*CONSIGNE 1*. Modifiez le passage de l'article sur le redécoupage cantonal compris entre « Les conseillers généraux » et « de son redécoupage. » en y remplaçant « carte cantonale » par « carte des cantons ».
*CONSIGNE 2*. Traduisez en anglais cette phrase de l'article sur le redécoupage cantonal : « Les nouvelles cartes cantonales, en cours de présentation aux conseils généraux suscitent des remous dans de nombreux conseils généraux. »

*TEXTE SOURCE*.
* * * * * * * * *

Des « Ciseaux d’or » pour le redécoupage cantonal

Denis Solignac

Les conseillers généraux de droite et du centre ont décerné les « Ciseaux d’or du tripatouillage électoral » pour dénoncer le « charcutage » de la carte cantonale, à l’occasion de son redécoupage.

« Vous pouvez supprimer les cantons, vous ne supprimerez pas les élections ! » Pour François Sauvadet, député UDI et président du conseil général de la Côte-d’Or, et Bruno Sido, sénateur UMP et président du conseil général de la Haute-Marne, la remise des « Ciseaux d’or du tripatouillage électoral », à l’Assemblée nationale, le 20 novembre, est l’occasion de dénoncer, avec le soutien d’une vingtaine de conseillers généraux de droite, du centre et indépendants, la nouvelle carte des cantons.

La loi du 17 mai 2013 relative à l'élection des conseillers départementaux, des conseillers municipaux et des conseillers communautaires, et modifiant le calendrier électoral a pour conséquence le remodelage de la carte cantonale. Elle organise les élections par binômes, homme-femme et prévoit que le redécoupage cantonal s’organise sur des bases démographiques, avec une latitude de + ou - 20 % par rapport à la moyenne de population du département. Les nouvelles cartes cantonales, en cours de présentation aux conseils généraux suscitent des remous dans de nombreux conseils généraux.

« C’est la mise à mort des territoires ruraux, on ne laissera pas faire sans dénoncer » , s’indigne François Sauvadet, qui dénonce un « tripatouillage d’une telle ampleur, assumée par le PS, qui ne fait pas honneur à la République » et une absence de concertation avec les élus.

Charcutage
Selon Bruno Sido, parlant de « charcutage qui ne respecte rien », « le gouvernement s’arrange pour contourner le suffrage universel », exemples à l'appui avec la remise des Ciseaux d’or.

Ainsi, dénoncent les élus, certains nouveaux cantons urbains sont moins peuplés que la moyenne départementale, alors que des cantons ruraux sont plus peuplés que cette moyenne, ce qui, selon eux, est contraire à l’esprit de la loi. Ce serait le cas en Loire-Atlantique, lauréate de la catégorie « ciseaux métropolitains » et dans les Deux-Sèvres, « ciseaux ruralicides ».

* * * * * * * * *

*JEU D'ENREGISTREMENTS*.
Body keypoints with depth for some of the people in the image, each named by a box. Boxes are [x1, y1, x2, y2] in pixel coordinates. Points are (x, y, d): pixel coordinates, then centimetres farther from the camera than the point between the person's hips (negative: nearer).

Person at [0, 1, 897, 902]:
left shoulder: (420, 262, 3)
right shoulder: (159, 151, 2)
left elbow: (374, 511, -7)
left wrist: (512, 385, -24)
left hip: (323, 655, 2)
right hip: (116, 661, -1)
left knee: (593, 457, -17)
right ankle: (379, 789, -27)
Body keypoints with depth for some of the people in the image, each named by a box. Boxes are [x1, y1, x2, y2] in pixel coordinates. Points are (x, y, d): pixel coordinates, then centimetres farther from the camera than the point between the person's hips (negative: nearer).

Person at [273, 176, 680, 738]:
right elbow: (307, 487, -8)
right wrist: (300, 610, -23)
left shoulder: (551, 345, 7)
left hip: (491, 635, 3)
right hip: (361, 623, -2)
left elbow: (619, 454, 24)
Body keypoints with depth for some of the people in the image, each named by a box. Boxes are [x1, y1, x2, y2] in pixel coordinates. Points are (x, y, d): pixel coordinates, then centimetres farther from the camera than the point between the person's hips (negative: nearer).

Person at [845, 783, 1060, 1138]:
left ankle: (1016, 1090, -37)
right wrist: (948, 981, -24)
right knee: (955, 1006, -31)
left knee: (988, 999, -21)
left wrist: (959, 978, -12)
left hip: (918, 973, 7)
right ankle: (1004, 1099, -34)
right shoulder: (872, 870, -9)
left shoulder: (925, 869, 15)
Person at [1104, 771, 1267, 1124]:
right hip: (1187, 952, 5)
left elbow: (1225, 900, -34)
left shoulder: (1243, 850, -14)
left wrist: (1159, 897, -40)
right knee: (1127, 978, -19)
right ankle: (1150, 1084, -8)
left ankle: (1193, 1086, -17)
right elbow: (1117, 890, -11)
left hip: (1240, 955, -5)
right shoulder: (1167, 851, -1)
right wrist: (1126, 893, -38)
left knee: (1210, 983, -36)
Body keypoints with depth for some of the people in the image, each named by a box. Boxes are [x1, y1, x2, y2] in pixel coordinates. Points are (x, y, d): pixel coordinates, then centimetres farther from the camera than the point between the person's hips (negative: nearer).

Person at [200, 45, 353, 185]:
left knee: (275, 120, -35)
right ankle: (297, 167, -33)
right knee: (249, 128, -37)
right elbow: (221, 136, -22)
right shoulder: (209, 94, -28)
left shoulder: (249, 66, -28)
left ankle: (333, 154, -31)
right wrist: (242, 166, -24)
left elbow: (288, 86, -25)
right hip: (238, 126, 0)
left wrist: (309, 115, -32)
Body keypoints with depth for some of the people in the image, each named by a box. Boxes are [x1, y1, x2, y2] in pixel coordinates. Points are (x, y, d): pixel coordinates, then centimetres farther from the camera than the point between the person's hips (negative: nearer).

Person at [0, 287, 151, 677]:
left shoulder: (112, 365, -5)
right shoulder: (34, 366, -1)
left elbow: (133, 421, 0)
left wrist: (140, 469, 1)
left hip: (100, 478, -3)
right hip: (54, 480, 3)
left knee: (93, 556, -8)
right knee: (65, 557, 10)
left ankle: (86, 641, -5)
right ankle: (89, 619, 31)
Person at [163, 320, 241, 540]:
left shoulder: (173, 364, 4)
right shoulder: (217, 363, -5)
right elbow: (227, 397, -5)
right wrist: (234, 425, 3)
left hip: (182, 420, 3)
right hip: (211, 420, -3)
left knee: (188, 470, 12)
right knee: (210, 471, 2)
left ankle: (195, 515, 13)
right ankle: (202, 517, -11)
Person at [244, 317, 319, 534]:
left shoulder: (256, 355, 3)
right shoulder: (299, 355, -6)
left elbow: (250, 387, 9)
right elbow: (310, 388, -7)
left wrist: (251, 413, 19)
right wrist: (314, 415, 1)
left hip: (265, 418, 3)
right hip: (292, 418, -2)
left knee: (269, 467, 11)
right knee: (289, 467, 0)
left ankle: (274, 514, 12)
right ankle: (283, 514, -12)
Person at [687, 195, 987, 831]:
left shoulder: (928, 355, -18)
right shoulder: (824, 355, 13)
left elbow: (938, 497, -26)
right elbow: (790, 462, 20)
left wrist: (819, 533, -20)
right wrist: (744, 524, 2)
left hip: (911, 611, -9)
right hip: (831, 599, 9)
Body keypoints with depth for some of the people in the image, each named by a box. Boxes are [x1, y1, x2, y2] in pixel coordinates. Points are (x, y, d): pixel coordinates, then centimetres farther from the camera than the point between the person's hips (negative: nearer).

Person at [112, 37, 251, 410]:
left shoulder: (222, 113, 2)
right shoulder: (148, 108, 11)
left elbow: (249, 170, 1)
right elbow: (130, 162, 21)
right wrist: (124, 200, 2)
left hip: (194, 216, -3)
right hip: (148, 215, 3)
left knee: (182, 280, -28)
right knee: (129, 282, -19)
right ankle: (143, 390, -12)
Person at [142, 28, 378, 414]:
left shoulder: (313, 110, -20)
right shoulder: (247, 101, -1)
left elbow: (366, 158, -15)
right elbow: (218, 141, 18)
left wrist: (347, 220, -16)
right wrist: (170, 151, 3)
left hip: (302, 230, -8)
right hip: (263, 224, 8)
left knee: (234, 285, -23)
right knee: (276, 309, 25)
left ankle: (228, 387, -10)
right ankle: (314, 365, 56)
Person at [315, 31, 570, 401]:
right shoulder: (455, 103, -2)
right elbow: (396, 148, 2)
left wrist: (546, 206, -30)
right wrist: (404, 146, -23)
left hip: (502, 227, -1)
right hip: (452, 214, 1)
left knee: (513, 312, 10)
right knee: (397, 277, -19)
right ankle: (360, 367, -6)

* * * * * * * * *

*RÉPONSE RÉDIGÉE 1*.
Les conseillers généraux de droite et du centre ont décerné les « Ciseaux d’or du tripatouillage électoral » pour dénoncer le « charcutage » de la carte des cantons, à l’occasion de son redécoupage.

*RÉPONSE RÉDIGÉE 2*. The new canton maps, currently being presented to the general councils, are causing a stir in many general councils.